● PAGE EXTRACT:
____________

And 73 doesn’t sound all that old, does it? Especially if like I, you are a mere 623 days away from turning 50. I want to ensure I reach it, that’s why I ran 3097km this year. There’s something reassuring about all of those figures!
Yet even then, a former Premier League football star of my age, dies just two days ago. Pavel Srnicek of Newcastle United and the Czech Republic? How? Out boozing? Out drugging? In a car accident? Out running actually. Dying trying to stay healthy. Dying doing the wise thing.
You see knowing figures and dates won’t give us wise hearts, as if wisdom comes with age and life experience. I have met many an old fool. Let’s not forget too that many people – many men especially – suddenly come to a point in life when they number the days they may have left, all without revelation from God, and end up with foolish hearts, not wise ones.
So, like so many lemmings, they dump their long-term wives for better, upgraded models. They throw in the faith towel and give up striving for godliness. Why? Because they realise – outside of God’s revelation – that their days truly are numbered, that they quickly pass. And they feel cheated by that. Sadly, such realisation outside of revelation does not lead to wise hearts, but cheating hearts. They know they can’t cheat death, but they can cheat on their wife. They fly away hither and thither with grim determination, before they have to fly away for good.
Ok, maybe it’s not a new spouse, and maybe it’s not just men, but our materialist, post-Christian population is trying to suck as much marrow out of life as it possibly can: whitegoods, holidays, new cars, more and better experiences. One last roll of the dice, hopefully loaded in our favour.

____________

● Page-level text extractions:
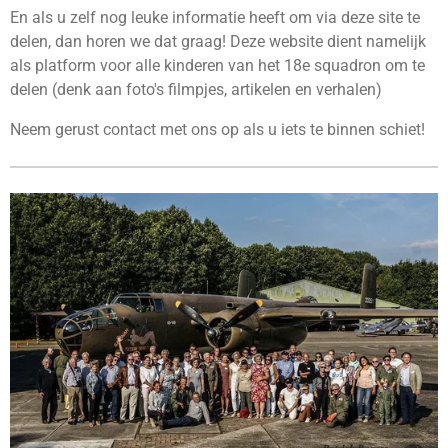
En als u zelf nog leuke informatie heeft om via deze site te
delen, dan horen we dat graag! Deze website dient namelijk
als platform voor alle kinderen van het 18e squadron om te
delen (denk aan foto's filmpjes, artikelen en verhalen)
Neem gerust contact met ons op als u iets te binnen schiet!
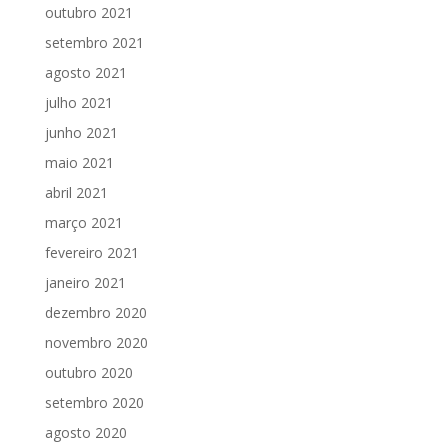
outubro 2021
setembro 2021
agosto 2021
julho 2021
junho 2021
maio 2021
abril 2021
março 2021
fevereiro 2021
janeiro 2021
dezembro 2020
novembro 2020
outubro 2020
setembro 2020
agosto 2020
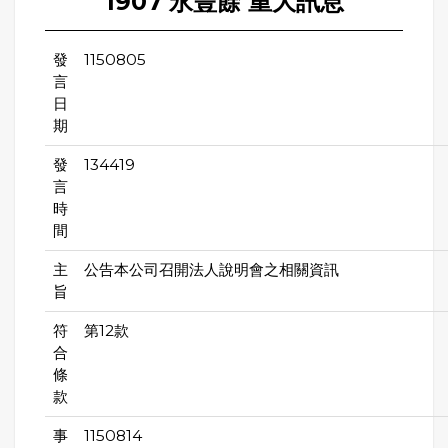
1907 永豐餘 重大訊息
發
1150805
言
日
期
發
134419
言
時
間
主
公告本公司召開法人說明會之相關資訊
旨
符
第12款
合
條
款
事
1150814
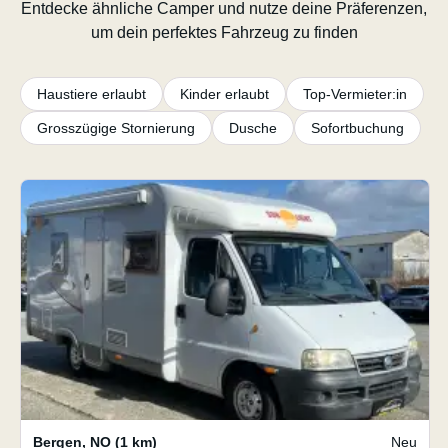
Entdecke ähnliche Camper und nutze deine Präferenzen,
um dein perfektes Fahrzeug zu finden
Haustiere erlaubt
Kinder erlaubt
Top-Vermieter:in
Grosszügige Stornierung
Dusche
Sofortbuchung
Bergen
,
NO
(1 km)
Neu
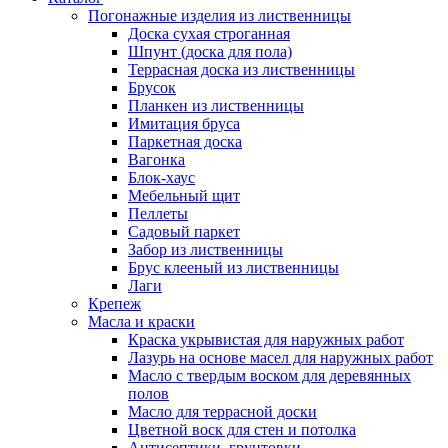
Погонажные изделия из лиственницы
Доска сухая строганная
Шпунт (доска для пола)
Террасная доска из лиственницы
Брусок
Планкен из лиственницы
Имитация бруса
Паркетная доска
Вагонка
Блок-хаус
Мебельный щит
Пеллеты
Садовый паркет
Забор из лиственницы
Брус клееный из лиственницы
Лаги
Крепеж
Масла и краски
Краска укрывистая для наружных работ
Лазурь на основе масел для наружных работ
Масло с твердым воском для деревянных
полов
Масло для террасной доски
Цветной воск для стен и потолка
Антисептики, грунтовки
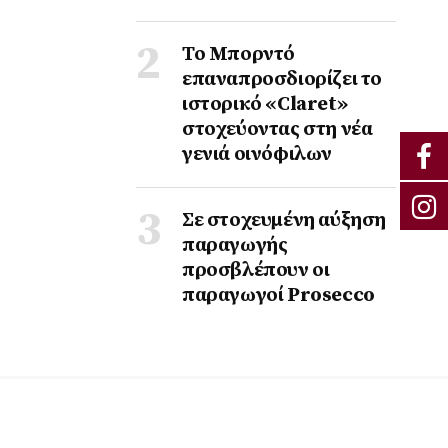
Το Μπορντό
επαναπροσδιορίζει το
ιστορικό «Claret»
στοχεύοντας στη νέα
γενιά οινόφιλων
Σε στοχευμένη αύξηση
παραγωγής
προσβλέπουν οι
παραγωγοί Prosecco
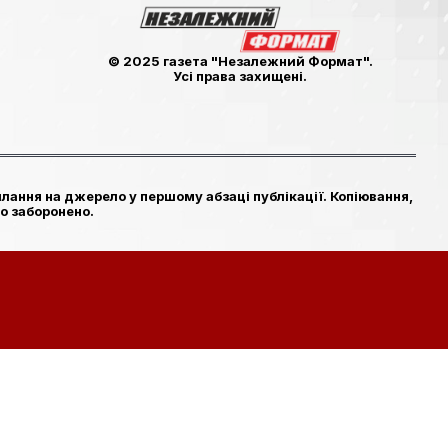
© 2025 газета "Незалежний Формат".
Усі права захищені.
лання на джерело у першому абзаці публікації. Копіювання,
о заборонено.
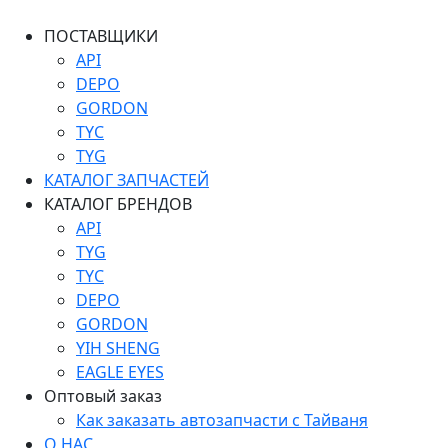
ПОСТАВЩИКИ
API
DEPO
GORDON
TYC
TYG
КАТАЛОГ ЗАПЧАСТЕЙ
КАТАЛОГ БРЕНДОВ
API
TYG
TYC
DEPO
GORDON
YIH SHENG
EAGLE EYES
Оптовый заказ
Как заказать автозапчасти с Тайваня
О НАС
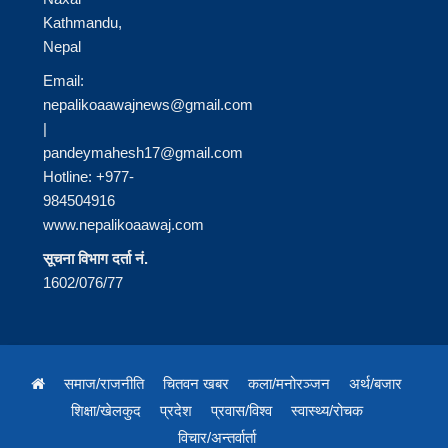
Kathmandu,
Nepal
Email:
nepalikoaawajnews@gmail.com
|
pandeymahesh17@gmail.com
Hotline: +977-
984504916
www.nepalikoaawaj.com
सूचना विभाग दर्ता नं.
1602/076/77
समाज/राजनीति
चितवन खबर
कला/मनोरञ्जन
अर्थ/बजार
शिक्षा/खेलकुद
प्रदेश
प्रवास/विश्व
स्वास्थ्य/रोचक
विचार/अन्तर्वार्ता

____________

● ACTION ITEM A: In the passage on aging and wise hearts, copy the wording starting at "Yet even then, a" and ending at "not wise ones.".
● ACTION ITEM B: Rewrite the rows as a Markdown table with the columns Row and Line, starting at the beginning of the rows and ending at the line containing "Антисептики, грунтовки". Omit blank lines and the pictures.

● EXERCISE RESPONSE A:
Yet even then, a former Premier League football star of my age, dies just two days ago. Pavel Srnicek of Newcastle United and the Czech Republic? How? Out boozing? Out drugging? In a car accident? Out running actually. Dying trying to stay healthy. Dying doing the wise thing.
You see knowing figures and dates won’t give us wise hearts, as if wisdom comes with age and life experience. I have met many an old fool. Let’s not forget too that many people – many men especially – suddenly come to a point in life when they number the days they may have left, all without revelation from God, and end up with foolish hearts, not wise ones.

● EXERCISE RESPONSE B:
| Row | Line |
|---|---|
| 1 | En als u zelf nog leuke informatie heeft om via deze site te |
| 2 | delen, dan horen we dat graag! Deze website dient namelijk |
| 3 | als platform voor alle kinderen van het 18e squadron om te |
| 4 | delen (denk aan foto's filmpjes, artikelen en verhalen) |
| 5 | Neem gerust contact met ons op als u iets te binnen schiet! |
| 6 | outubro 2021 |
| 7 | setembro 2021 |
| 8 | agosto 2021 |
| 9 | julho 2021 |
| 10 | junho 2021 |
| 11 | maio 2021 |
| 12 | abril 2021 |
| 13 | março 2021 |
| 14 | fevereiro 2021 |
| 15 | janeiro 2021 |
| 16 | dezembro 2020 |
| 17 | novembro 2020 |
| 18 | outubro 2020 |
| 19 | setembro 2020 |
| 20 | agosto 2020 |
| 21 | 1907 永豐餘 重大訊息 |
| 22 | 發 |
| 23 | 1150805 |
| 24 | 言 |
| 25 | 日 |
| 26 | 期 |
| 27 | 發 |
| 28 | 134419 |
| 29 | 言 |
| 30 | 時 |
| 31 | 間 |
| 32 | 主 |
| 33 | 公告本公司召開法人說明會之相關資訊 |
| 34 | 旨 |
| 35 | 符 |
| 36 | 第12款 |
| 37 | 合 |
| 38 | 條 |
| 39 | 款 |
| 40 | 事 |
| 41 | 1150814 |
| 42 | Entdecke ähnliche Camper und nutze deine Präferenzen, |
| 43 | um dein perfektes Fahrzeug zu finden |
| 44 | Haustiere erlaubt |
| 45 | Kinder erlaubt |
| 46 | Top-Vermieter:in |
| 47 | Grosszügige Stornierung |
| 48 | Dusche |
| 49 | Sofortbuchung |
| 50 | Bergen |
| 51 | , |
| 52 | NO |
| 53 | (1 km) |
| 54 | Neu |
| 55 | Погонажные изделия из лиственницы |
| 56 | Доска сухая строганная |
| 57 | Шпунт (доска для пола) |
| 58 | Террасная доска из лиственницы |
| 59 | Брусок |
| 60 | Планкен из лиственницы |
| 61 | Имитация бруса |
| 62 | Паркетная доска |
| 63 | Вагонка |
| 64 | Блок-хаус |
| 65 | Мебельный щит |
| 66 | Пеллеты |
| 67 | Садовый паркет |
| 68 | Забор из лиственницы |
| 69 | Брус клееный из лиственницы |
| 70 | Лаги |
| 71 | Крепеж |
| 72 | Масла и краски |
| 73 | Краска укрывистая для наружных работ |
| 74 | Лазурь на основе масел для наружных работ |
| 75 | Масло с твердым воском для деревянных |
| 76 | полов |
| 77 | Масло для террасной доски |
| 78 | Цветной воск для стен и потолка |
| 79 | Антисептики, грунтовки |